Dtravel describes itself as “a decentralized autonomous organization, or DAO for short, which refers to a community that is collectively governed by a set of predetermined parameters that can be updated by community consensus.” Dtravel’s cryptocurrency token TRVL powers the project.
>>TravelTek, a business-to-business startup offering a travel booking engine, has received a private equity investment of about $1.8 million (£1.3 million) investment from funds managed by YFM Equity Partners (YFM) and FTI.
YFM, an investment firm that today manages funds of about $400 million, first invested in the Scottish company in 2016 with about $6 million (£5.3 million).

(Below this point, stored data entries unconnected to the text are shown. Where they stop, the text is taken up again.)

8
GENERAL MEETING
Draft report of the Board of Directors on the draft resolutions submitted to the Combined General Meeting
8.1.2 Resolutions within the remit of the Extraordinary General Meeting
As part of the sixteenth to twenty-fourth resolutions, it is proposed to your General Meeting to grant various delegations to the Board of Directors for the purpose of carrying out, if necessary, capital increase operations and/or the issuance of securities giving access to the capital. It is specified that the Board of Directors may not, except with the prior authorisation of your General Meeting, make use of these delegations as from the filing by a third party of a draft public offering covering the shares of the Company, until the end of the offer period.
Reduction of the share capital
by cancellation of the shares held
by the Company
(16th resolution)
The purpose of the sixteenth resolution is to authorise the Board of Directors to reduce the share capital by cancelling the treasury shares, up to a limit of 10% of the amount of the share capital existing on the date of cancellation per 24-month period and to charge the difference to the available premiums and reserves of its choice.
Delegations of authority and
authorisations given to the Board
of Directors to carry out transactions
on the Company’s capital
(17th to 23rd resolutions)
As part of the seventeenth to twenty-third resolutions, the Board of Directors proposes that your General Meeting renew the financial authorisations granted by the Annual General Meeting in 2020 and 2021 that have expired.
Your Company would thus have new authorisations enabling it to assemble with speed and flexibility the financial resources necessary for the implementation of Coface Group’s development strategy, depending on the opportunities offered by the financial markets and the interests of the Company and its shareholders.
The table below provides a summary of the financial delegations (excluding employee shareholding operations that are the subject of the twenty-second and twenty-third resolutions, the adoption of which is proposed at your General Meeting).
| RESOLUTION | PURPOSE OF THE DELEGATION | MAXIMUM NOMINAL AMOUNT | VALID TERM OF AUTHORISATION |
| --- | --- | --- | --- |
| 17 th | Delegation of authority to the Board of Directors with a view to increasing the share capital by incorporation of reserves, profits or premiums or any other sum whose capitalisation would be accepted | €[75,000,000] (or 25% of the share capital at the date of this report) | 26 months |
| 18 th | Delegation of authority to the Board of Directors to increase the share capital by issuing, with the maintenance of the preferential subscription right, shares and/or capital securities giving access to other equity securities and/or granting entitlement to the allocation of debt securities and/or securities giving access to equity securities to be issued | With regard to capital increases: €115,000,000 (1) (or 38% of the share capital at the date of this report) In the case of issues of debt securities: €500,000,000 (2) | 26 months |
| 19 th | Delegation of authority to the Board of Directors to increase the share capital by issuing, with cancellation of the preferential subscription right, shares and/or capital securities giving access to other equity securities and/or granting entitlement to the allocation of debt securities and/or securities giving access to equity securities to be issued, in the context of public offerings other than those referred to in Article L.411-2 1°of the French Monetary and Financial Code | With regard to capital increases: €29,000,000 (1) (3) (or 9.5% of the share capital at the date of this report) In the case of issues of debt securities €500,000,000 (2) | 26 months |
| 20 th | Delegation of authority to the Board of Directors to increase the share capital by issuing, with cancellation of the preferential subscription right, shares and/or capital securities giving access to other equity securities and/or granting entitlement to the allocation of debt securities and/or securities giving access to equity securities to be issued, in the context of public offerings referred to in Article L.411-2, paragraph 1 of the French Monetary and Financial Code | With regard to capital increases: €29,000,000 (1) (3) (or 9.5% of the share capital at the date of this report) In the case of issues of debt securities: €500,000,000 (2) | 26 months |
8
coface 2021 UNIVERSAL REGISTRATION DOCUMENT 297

TravelTek, based in Glasgow, Scotland, makes software that helps in selling vacation packages made up of hotels, flights, cruises, and ancillary travel services. It also makes analytics tools, back-office software such as a customer relationship management system, and a data feed for hundreds of travel suppliers. The firm will use the injection of capital to reinvent and rebuild its core product.
>>Handiscover, a booking site highlighting more than 35,000 properties as vetted accommodation for people with reduced mobility or special needs, has received $1.74 million (€1.5 million) grant mostly from an arm of the European Union called the European Innovation Council (EIC).
A year ago, the fund gave the Malmo-based startup support of $1.7 million (€1.6 million).
“The startup is aiming to help other companies in Europe adapt their operations to facilitate accessible travel through a SaaS solution, subscription-based cloud solution, with disability data and available adaptations,” reported ShortTermRentalz. Other past backers have included venture fund Howzat Partners.
Skift Cheat Sheet:
We define a startup as a company formed to test and build a repeatable and scalable business model. Few companies meet that definition. The rare ones that do often attract venture capital. Their funding rounds come in waves.
Seed capital is money used to start a business, often led by angel investors and friends or family.
Series A financing is typically drawn from venture capitalists. The round aims to help a startup’s founders make sure that their product is something that customers truly want to buy.
Series B financing is mainly about venture capitalist firms helping a company grow faster. These fundraising rounds can assist in recruiting skilled workers and developing cost-effective marketing.
Series C financing is ordinarily about helping a company expand, such as through acquisitions. In addition to VCs, hedge funds, investment banks, and private equity firms often participate.
Series D, E and beyond These mainly mature businesses and the funding round may help a company prepare to go public or be acquired. A variety of types of private investors might participate.